==== THE DATA

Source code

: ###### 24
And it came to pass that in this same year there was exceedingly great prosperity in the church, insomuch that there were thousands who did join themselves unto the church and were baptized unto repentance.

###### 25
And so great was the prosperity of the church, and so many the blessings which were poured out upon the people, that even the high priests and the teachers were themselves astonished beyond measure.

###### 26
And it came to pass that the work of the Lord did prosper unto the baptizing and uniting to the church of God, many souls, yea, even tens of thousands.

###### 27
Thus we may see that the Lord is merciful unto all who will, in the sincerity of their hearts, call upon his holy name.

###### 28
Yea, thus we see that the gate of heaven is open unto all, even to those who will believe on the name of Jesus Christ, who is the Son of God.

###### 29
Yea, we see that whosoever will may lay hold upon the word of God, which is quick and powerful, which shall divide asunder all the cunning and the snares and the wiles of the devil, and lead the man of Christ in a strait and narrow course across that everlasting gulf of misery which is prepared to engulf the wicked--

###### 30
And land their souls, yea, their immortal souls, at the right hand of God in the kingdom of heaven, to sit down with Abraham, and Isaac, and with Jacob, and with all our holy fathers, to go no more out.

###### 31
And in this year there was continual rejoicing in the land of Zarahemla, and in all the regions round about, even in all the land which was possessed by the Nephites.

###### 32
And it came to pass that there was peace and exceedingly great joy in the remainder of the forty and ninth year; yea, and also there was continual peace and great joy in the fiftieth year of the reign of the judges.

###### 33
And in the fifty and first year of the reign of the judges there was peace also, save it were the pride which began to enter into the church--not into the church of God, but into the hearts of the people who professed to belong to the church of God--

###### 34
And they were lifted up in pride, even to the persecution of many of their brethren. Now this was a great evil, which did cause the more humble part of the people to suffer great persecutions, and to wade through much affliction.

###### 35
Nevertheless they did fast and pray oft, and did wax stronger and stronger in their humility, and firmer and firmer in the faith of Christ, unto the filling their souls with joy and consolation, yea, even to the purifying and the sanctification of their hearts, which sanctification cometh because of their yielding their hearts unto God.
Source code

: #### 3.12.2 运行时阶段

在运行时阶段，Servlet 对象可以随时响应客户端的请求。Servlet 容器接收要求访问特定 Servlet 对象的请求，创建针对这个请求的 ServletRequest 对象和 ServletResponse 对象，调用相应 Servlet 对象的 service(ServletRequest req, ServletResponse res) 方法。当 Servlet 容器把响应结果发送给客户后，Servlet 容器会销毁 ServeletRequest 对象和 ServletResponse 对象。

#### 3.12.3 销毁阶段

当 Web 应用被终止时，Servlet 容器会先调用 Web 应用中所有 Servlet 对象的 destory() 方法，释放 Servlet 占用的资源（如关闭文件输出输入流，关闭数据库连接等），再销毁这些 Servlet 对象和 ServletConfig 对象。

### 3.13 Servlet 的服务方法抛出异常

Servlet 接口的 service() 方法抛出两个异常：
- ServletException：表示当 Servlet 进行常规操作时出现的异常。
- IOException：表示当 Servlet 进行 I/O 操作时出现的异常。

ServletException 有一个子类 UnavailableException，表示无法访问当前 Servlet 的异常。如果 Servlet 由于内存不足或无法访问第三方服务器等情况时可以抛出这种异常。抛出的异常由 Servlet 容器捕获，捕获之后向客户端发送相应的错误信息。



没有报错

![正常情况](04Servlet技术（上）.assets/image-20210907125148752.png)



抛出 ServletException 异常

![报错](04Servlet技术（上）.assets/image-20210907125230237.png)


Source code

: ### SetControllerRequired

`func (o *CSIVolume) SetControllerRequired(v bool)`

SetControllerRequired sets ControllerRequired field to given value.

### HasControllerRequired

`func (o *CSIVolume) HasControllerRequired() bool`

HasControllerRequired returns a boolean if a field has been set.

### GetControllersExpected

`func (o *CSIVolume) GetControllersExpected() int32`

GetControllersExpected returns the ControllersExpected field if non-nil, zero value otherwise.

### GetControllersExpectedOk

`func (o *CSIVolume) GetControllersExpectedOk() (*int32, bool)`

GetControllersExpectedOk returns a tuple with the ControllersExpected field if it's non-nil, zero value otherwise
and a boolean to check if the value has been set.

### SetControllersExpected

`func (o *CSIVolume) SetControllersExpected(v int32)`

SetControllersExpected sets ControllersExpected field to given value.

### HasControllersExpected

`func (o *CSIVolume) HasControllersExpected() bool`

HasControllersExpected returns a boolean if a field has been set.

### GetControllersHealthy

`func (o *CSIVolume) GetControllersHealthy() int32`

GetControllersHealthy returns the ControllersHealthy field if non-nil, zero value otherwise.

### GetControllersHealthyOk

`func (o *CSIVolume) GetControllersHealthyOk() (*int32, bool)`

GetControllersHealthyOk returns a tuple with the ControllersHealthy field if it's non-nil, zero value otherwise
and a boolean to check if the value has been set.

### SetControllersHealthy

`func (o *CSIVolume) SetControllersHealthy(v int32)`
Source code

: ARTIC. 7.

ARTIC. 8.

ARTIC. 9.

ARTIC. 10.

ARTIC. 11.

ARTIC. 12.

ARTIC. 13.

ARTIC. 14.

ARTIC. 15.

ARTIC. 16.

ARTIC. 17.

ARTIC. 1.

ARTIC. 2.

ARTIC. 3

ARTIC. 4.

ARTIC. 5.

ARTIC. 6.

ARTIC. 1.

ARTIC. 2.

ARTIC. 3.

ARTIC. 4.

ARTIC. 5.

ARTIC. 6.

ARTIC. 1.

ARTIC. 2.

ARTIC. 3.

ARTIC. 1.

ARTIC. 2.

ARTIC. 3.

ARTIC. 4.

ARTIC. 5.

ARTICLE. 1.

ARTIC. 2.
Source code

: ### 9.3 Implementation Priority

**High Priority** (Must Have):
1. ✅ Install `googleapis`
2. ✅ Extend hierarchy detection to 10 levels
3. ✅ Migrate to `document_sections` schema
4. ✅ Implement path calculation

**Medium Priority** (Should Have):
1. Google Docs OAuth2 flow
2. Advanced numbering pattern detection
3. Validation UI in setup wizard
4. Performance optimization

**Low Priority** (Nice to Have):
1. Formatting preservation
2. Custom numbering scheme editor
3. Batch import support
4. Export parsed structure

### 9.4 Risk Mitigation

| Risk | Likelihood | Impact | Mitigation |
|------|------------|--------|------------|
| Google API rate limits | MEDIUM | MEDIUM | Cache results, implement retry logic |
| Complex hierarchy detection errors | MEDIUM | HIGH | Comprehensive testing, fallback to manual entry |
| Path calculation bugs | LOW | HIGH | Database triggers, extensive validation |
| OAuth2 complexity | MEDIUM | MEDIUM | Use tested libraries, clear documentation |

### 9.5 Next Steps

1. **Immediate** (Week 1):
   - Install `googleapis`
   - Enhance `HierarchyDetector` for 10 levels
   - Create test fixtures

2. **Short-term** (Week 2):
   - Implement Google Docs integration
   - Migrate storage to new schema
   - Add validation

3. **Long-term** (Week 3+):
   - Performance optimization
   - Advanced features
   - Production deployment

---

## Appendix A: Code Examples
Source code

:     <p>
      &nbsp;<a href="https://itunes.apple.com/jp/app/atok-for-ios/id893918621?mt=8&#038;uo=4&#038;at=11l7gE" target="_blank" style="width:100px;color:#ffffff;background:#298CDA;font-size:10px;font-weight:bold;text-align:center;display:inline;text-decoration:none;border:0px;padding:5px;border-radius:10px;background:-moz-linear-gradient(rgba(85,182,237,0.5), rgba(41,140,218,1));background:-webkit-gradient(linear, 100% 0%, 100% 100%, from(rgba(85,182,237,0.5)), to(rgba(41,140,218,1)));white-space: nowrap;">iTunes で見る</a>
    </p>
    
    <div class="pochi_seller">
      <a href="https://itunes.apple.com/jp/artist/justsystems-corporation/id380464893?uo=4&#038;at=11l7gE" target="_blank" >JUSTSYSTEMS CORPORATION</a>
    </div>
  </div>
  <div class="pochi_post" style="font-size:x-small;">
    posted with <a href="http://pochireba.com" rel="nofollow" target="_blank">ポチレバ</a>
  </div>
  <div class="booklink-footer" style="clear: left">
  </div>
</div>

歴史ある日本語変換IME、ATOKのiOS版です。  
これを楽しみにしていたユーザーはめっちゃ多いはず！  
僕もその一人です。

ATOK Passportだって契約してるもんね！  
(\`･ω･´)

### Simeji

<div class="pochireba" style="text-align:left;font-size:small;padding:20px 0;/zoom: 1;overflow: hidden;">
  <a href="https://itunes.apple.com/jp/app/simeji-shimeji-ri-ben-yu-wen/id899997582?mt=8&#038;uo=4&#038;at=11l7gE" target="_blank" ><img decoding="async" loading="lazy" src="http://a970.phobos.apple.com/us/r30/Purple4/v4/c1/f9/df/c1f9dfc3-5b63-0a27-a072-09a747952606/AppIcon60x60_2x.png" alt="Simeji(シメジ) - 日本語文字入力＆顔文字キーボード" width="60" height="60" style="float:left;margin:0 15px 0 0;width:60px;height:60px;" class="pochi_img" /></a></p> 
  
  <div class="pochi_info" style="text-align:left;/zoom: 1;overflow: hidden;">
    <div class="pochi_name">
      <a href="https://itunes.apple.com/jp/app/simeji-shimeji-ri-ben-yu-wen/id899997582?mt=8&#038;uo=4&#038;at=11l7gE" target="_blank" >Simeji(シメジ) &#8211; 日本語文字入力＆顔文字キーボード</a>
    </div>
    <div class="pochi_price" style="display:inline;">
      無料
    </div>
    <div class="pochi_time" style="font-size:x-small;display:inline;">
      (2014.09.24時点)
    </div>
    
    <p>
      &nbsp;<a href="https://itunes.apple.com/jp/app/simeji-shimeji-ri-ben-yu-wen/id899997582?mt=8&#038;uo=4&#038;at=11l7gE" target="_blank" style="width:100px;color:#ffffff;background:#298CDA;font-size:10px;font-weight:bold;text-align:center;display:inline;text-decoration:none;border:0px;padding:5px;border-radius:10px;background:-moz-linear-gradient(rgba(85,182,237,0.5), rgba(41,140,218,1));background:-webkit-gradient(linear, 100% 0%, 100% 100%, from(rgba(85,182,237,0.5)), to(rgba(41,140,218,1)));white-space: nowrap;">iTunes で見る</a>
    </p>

========

> [EXERCISE INSTRUCTIONS] Look through the records and gather every line containing "souls".

> [RESPONSE]
And it came to pass that the work of the Lord did prosper unto the baptizing and uniting to the church of God, many souls, yea, even tens of thousands.
And land their souls, yea, their immortal souls, at the right hand of God in the kingdom of heaven, to sit down with Abraham, and Isaac, and with Jacob, and with all our holy fathers, to go no more out.
Nevertheless they did fast and pray oft, and did wax stronger and stronger in their humility, and firmer and firmer in the faith of Christ, unto the filling their souls with joy and consolation, yea, even to the purifying and the sanctification of their hearts, which sanctification cometh because of their yielding their hearts unto God.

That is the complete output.